DATASET CONTENT:
_ _ _
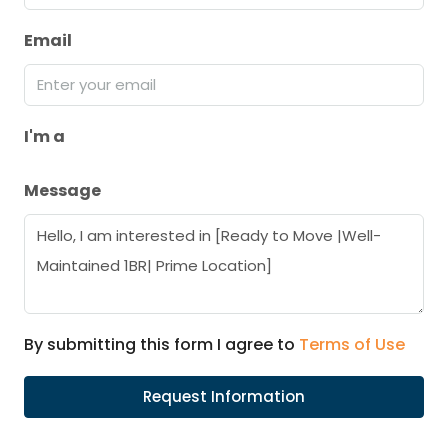
Email
I'm a
Message
By submitting this form I agree to
Terms of Use
Request Information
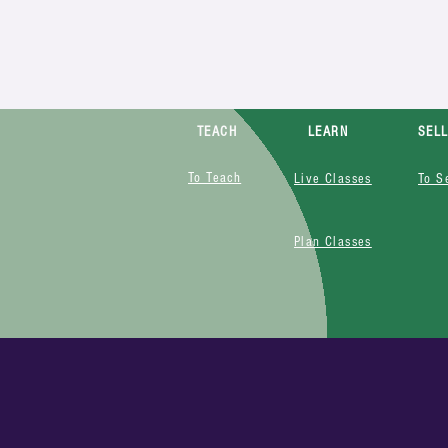
TEACH
LEARN
SEL
To Teach
Live Classes
To S
Plan Classes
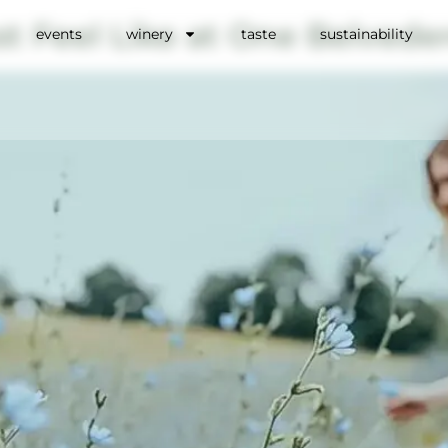
t Feel Like at One Belvede
events
winery
taste
sustainability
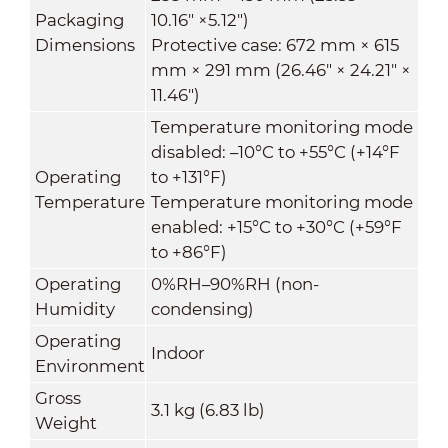
Packaging
10.16" ×5.12")
Dimensions
Protective case: 672 mm × 615
mm × 291 mm (26.46" × 24.21" ×
11.46")
Temperature monitoring mode
disabled: –10°C to +55°C (+14°F
Operating
to +131°F)
Temperature
Temperature monitoring mode
enabled: +15°C to +30°C (+59°F
to +86°F)
Operating
0%RH–90%RH (non-
Humidity
condensing)
Operating
Indoor
Environment
Gross
3.1 kg (6.83 lb)
Weight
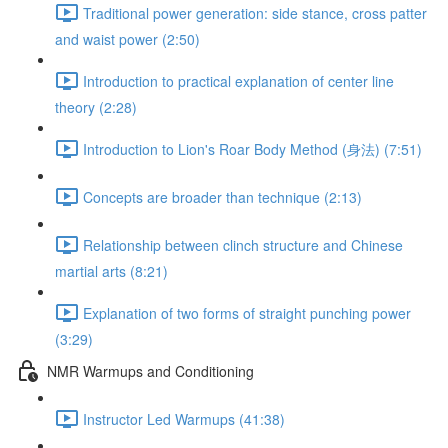
Traditional power generation: side stance, cross patter
and waist power (2:50)
Introduction to practical explanation of center line
theory (2:28)
Introduction to Lion's Roar Body Method (身法) (7:51)
Concepts are broader than technique (2:13)
Relationship between clinch structure and Chinese
martial arts (8:21)
Explanation of two forms of straight punching power
(3:29)
NMR Warmups and Conditioning
Instructor Led Warmups (41:38)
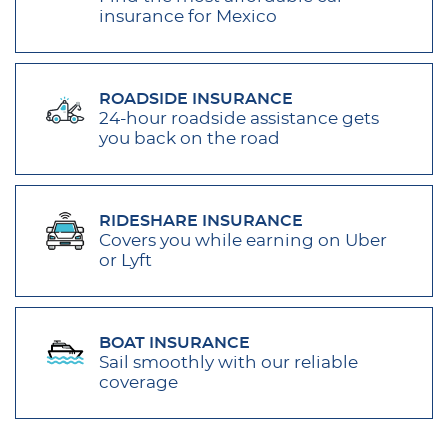
insurance for Mexico
ROADSIDE INSURANCE
24-hour roadside assistance gets
you back on the road
RIDESHARE INSURANCE
Covers you while earning on Uber
or Lyft
BOAT INSURANCE
Sail smoothly with our reliable
coverage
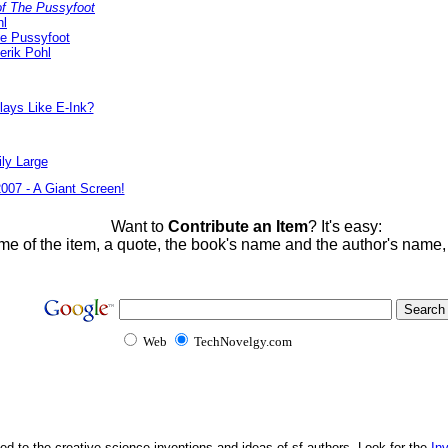
f The Pussyfoot
hl
he Pussyfoot
erik Pohl
lays Like E-Ink?
ly Large
2007 - A Giant Screen!
Want to
Contribute an Item
? It's easy:
me of the item, a quote, the book's name and the author's name
Web
TechNovelgy.com
ed to the creative science inventions and ideas of sf authors. Look for the
In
_ _ _
EXERCISE PROMPT: Rewrite only the lines from the one containing "insurance for Mexico" through the end of the rows, replacing "coverage" with "protection" and keeping everything else the same. Leave the pictures out of your answer.

TASK RESPONSE:
insurance for Mexico
ROADSIDE INSURANCE
24-hour roadside assistance gets
you back on the road
RIDESHARE INSURANCE
Covers you while earning on Uber
or Lyft
BOAT INSURANCE
Sail smoothly with our reliable
protection
f The Pussyfoot
hl
he Pussyfoot
erik Pohl
lays Like E-Ink?
ly Large
2007 - A Giant Screen!
Want to
Contribute an Item
? It's easy:
me of the item, a quote, the book's name and the author's name
Web
TechNovelgy.com
ed to the creative science inventions and ideas of sf authors. Look for the
In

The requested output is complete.